▶ PASSAGE FOR REVIEW:
====
In the second scene, we see Garfield and Clermont talking to a priest outside of the church, and suddenly there’s gunfire and they run for cover. Someone is firing at them from across the street in a second story window. So again, these aren’t military people. They’ve got to figure out, well, what do we do? They pinned down, how do we get out of this? Garfield then sets down covering fire while Clermont runs to the building and runs upstairs to the second floor. And what he finds is this German soldier, he’s just a boy. He’s not even a teenager. I don’t know if he’s much above 10 years old. I mean, it is just horrifying. The boy is scared, and obviously he takes him away. And it’s so sad, towards the end of the war, the Germans do indeed use youth, and it was seen maybe even younger than youth. They press them into service, and they don’t always have a whole lot of choice, so it’s just terrific this scene.
These two scenes showed that the Monuments Men, they need to find ways to deal with war, using skills that they may not have, like how to set cover and deal with the threat from this German soldier in the second story window, or using skills that they do have in the case of Campbell and Savitz, using pretty sly and cunning skills with the cigarette to defuse the situation. They’re going to find all sorts of challenges, the Monuments Men, and they’re going to have to find different ways to deal with them.

Gary Schneeberger:
One of the most moving scenes featuring this juxtaposition of men unfamiliar with war thrust into the thick of it comes next when Jeffries heads to Bruges to search for da Vinci’s Madonna and Child, the only work of da Vinci’s to leave Italy during his lifetime. He’s turned away by the Allied officers when he tries to gain entrance to the cathedral, but he later sneaks in. And this scene, Warwick, which I’m going to have you talk about in a second, it really makes very stark the fact that these men who have dedicated their lives to beauty now find themselves in the thick of ugliness. So walk us through this moving and tragic scene.

Warwick Fairfax:
When Jeffries talks to the Allied commanders about saving artworks in Bruges, in particular, the statue of the Madonna and Child, the local commander, he has no interest in helping him. Jeffries is trying to convince them. Look, the Nazis sometimes blow up towns and monuments and buildings that have been around for hundreds of years, and there’s this Madonna and Child statue and the church we’ve got to save. It’s like he wants to save his troops, this local commander, not artworks, but Jeffries is so committed to the vision that he doesn’t really take no for an answer.

Gary Schneeberger:
Right.
====
▶ EXCERPTED RECORDS:
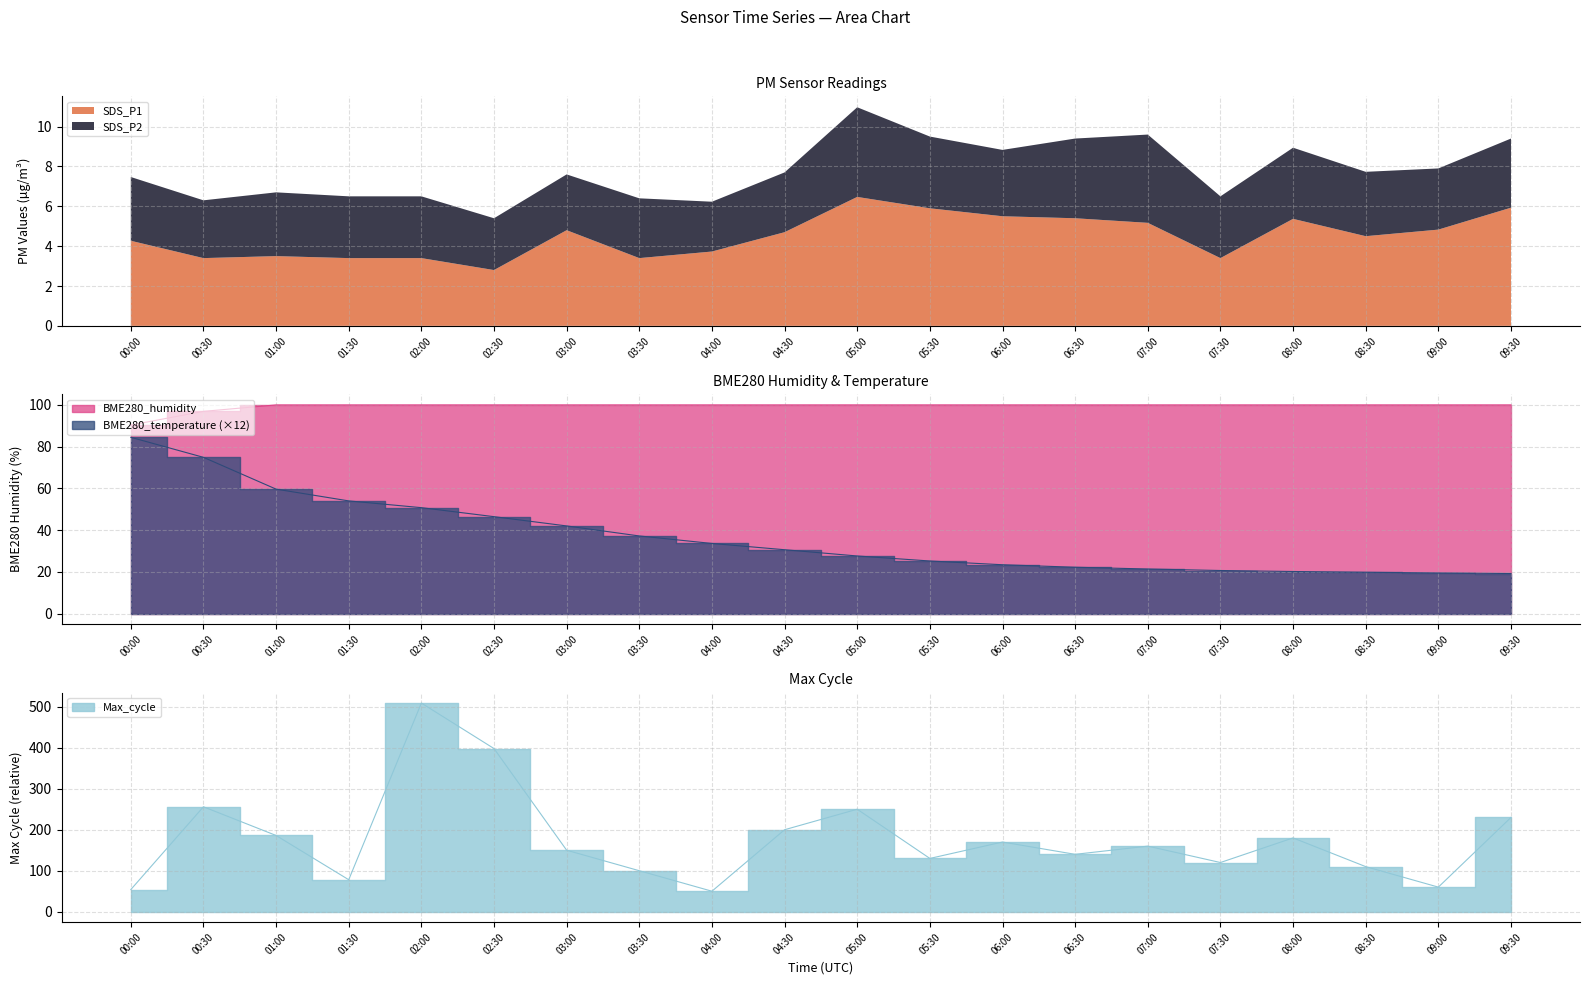

Rank the categories by BME280_humidity value from lowest to highest.

00:00, 00:30, 01:00, 01:30, 02:00, 02:30, 03:00, 03:30, 04:00, 04:30, 05:00, 05:30, 06:00, 06:30, 07:00, 07:30, 08:00, 08:30, 09:00, 09:30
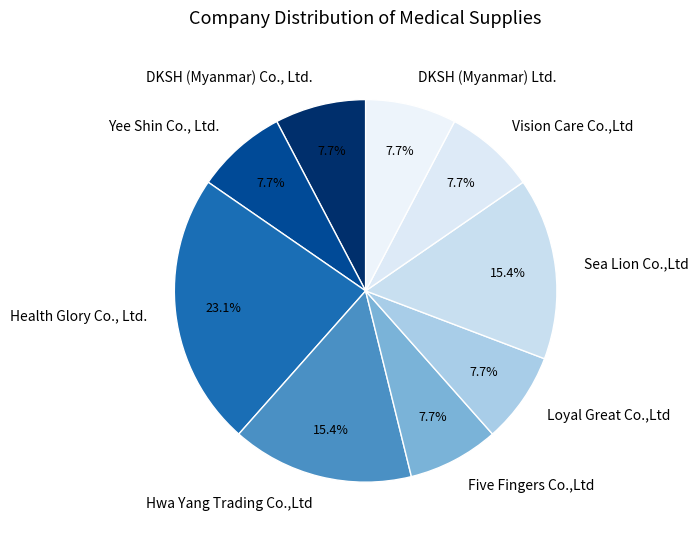

Which category has the biggest portion of the pie?

Health Glory Co., Ltd.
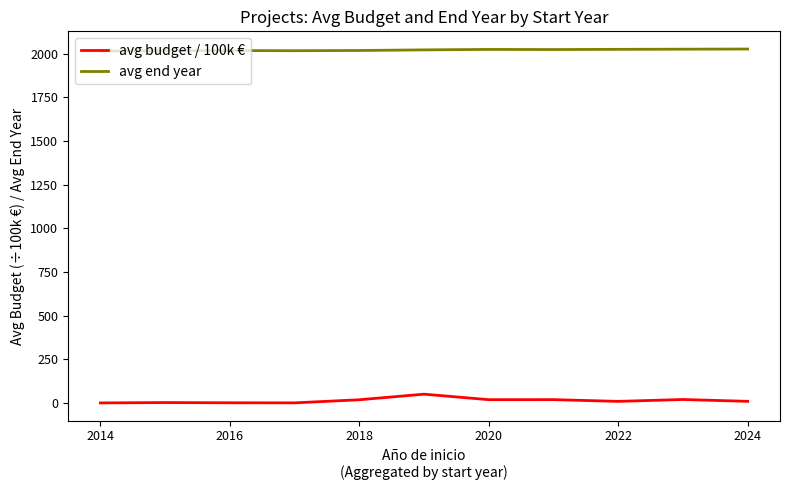

True or false: avg end year and avg budget / 100k € intersect in this chart.

False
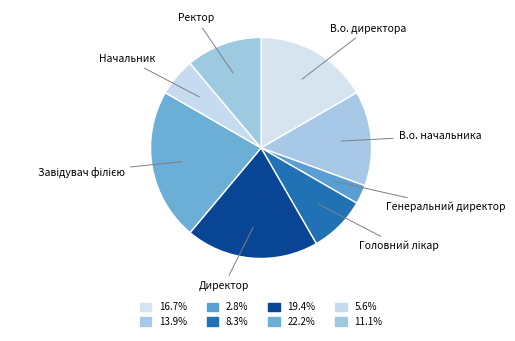

Between В.о. начальника and В.о. директора, which is larger?

В.о. директора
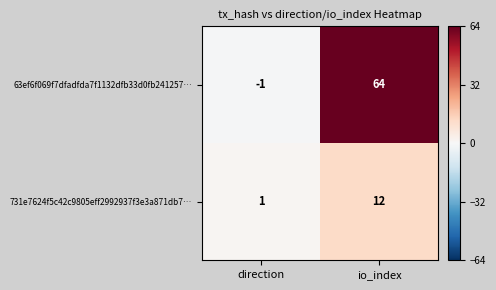

The 63ef6f069f7dfadfda7f1132dfb33d0fb241257… series shows -1 at direction. True or false?

True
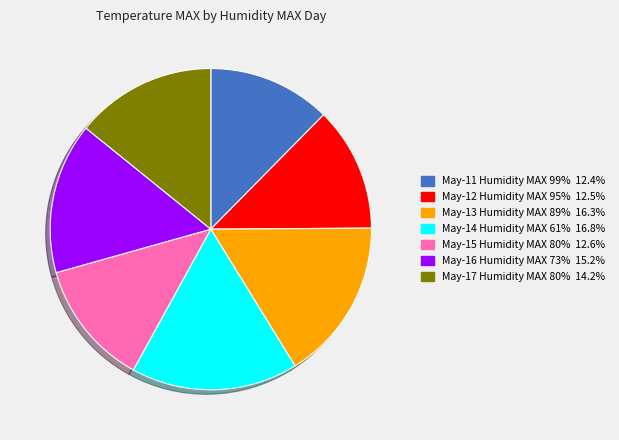

Does any single category account for the majority?

No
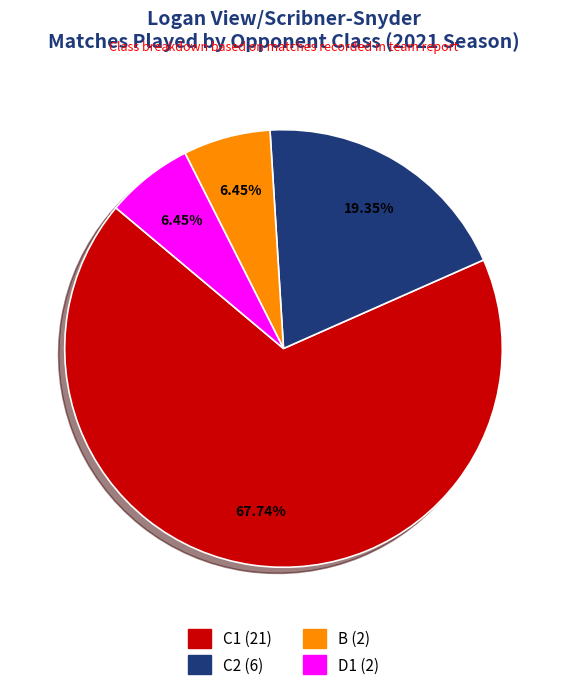

What is the largest slice in the pie chart?

C1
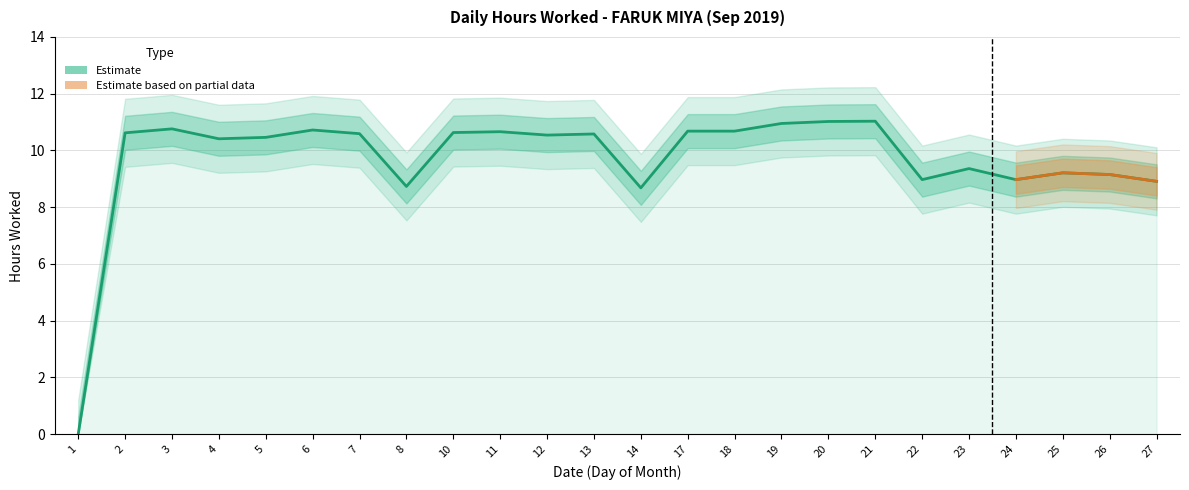

Reading right to left, list all the values displayed in this chart.

27=8.9	26=9.2	25=9.2	24=9.0	23=9.4	22=9.0	21=11.0	20=11.0	19=10.9	18=10.7	17=10.7	14=8.7	13=10.6	12=10.5	11=10.7	10=10.6	8=8.7	7=10.6	6=10.7	5=10.5	4=10.4	3=10.8	2=10.6	1=0.0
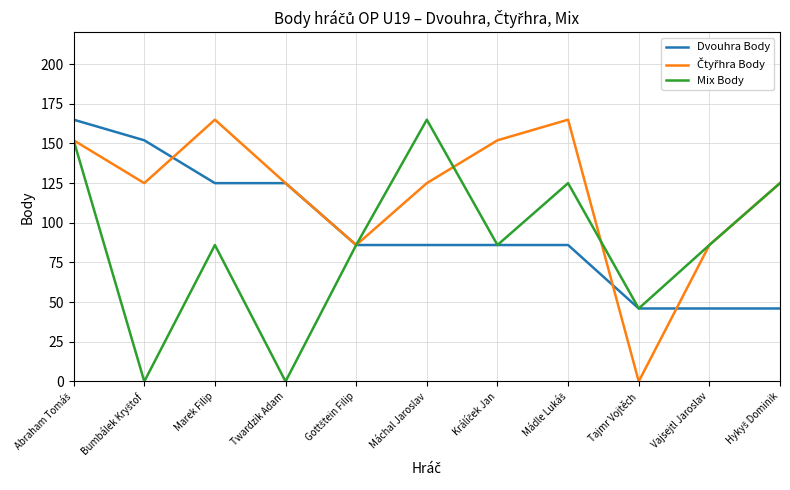

What position from the right is Twardzik Adam?

8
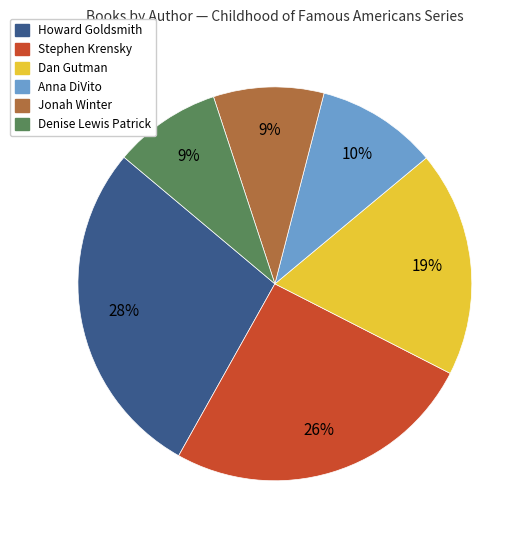

To the nearest percent, what percentage of the pie is Howard Goldsmith?

28%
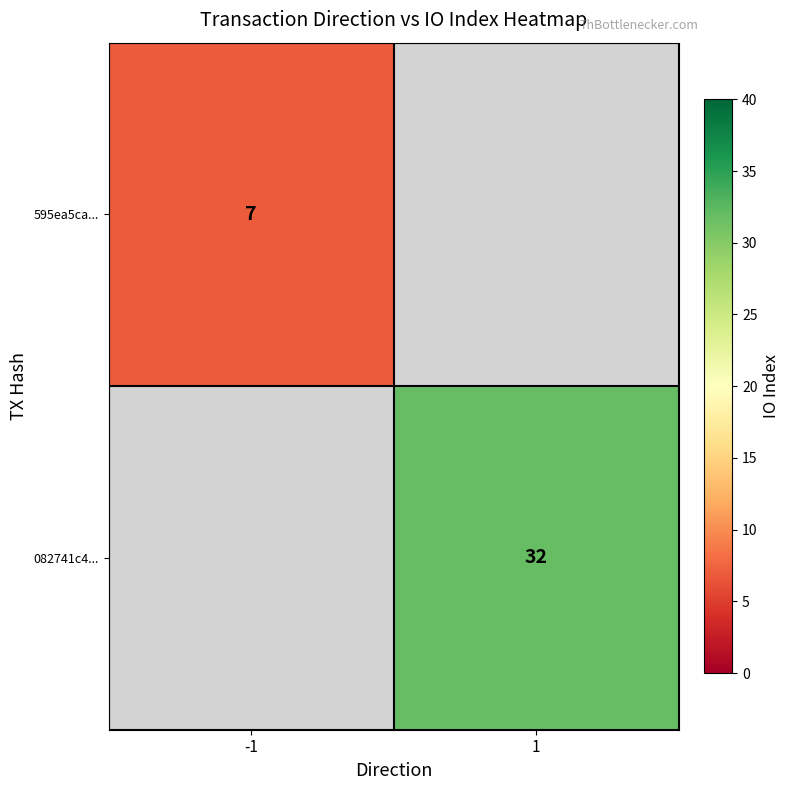

The 082741c4... series shows 32 at 1. True or false?

True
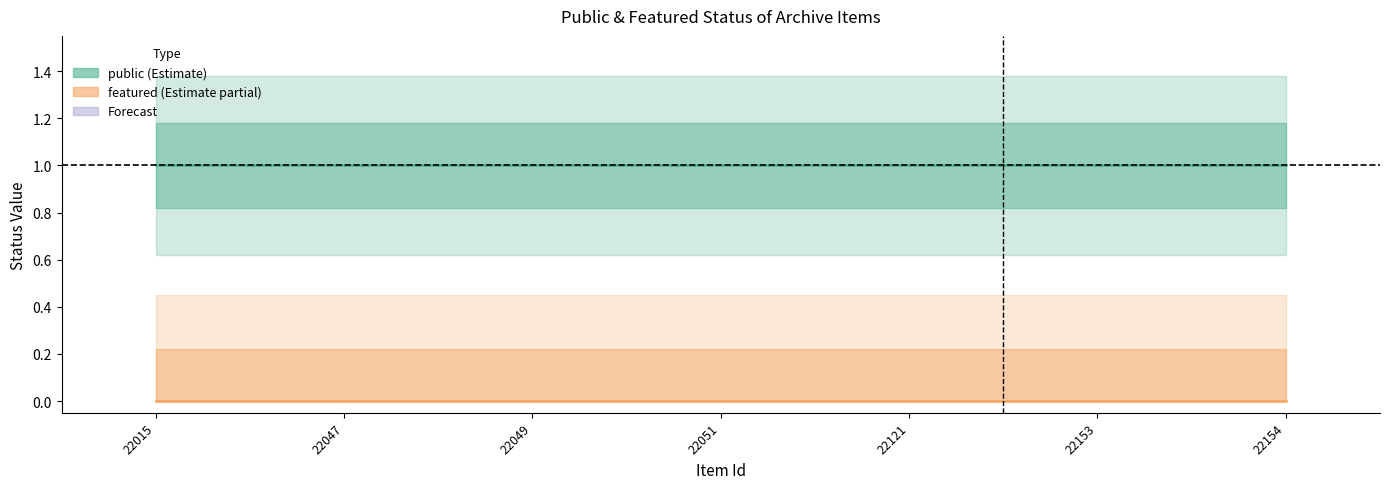

Rank the series by their maximum value, from lowest to highest.

featured, public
====
▶ TO-DO ITEM: Pick up the discussion of the film about the Monuments Men after Gary Schneeberger's "Right." and continue it.

▶ RESULT:
Warwick Fairfax:
Even though he’s got no help, he is a band of one, and he just sneaks into Bruges and the church where the statue is, and he finds some priests in that church, and together they try to barricade the doors against the Germans, which they know, well, certainly Jeffries believes will certainly come. Jeffries is beside the statue trying to guard it. He has his gun out, his pistol. A German officer comes with his men and they exchange fire. The German officer ends up mortally wounding Jeffries. And as Jeffries lies dying, he writes a letter to his father really talking about from his perspective what a great disappointment has been. He referred to his drinking problem and the effect it’s had in his life.
And he says in this letter, in this just heartbreaking letter to his father, that he longed, “for the chance to be back on the pedestal you so proudly placed me. Perhaps here I can make you proud again here at the foot of our Madonna.”
So Jeffries here, he absolutely buys into the vision that Stokes and the Monuments Men are carrying out. He is prepared to give his life for this vision of preserving artworks and civilization. I mean, he went there to try and save and protect the statue of Madonna and Child. He must have known the chances of success is probably high, or certainly in the balance of just one man against however many Nazi troops there are there, I mean, you had to believe this is not going to be a mission that’s going to be easy. Or you might even have thought, I don’t know whether I’m going to survive this, whether he thought through all this, he must have known that this is not going to be an easy mission. And so in the short term, we can say that he didn’t succeed. We find out that the Madonna and Child statue taken away, that he gave his life for what he believed in.

Gary Schneeberger:
Jeffries.

Warwick Fairfax:
Realized that he’d made mistakes in life, but he longed for a cause that could redeem his legacy. He says early on to Stokes, “Thank you for this opportunity.” He wants redemption. He wants to turn his life in a different direction.
In fact, there’s one scene in which early on Stokes asked him, “How long have you been sober?”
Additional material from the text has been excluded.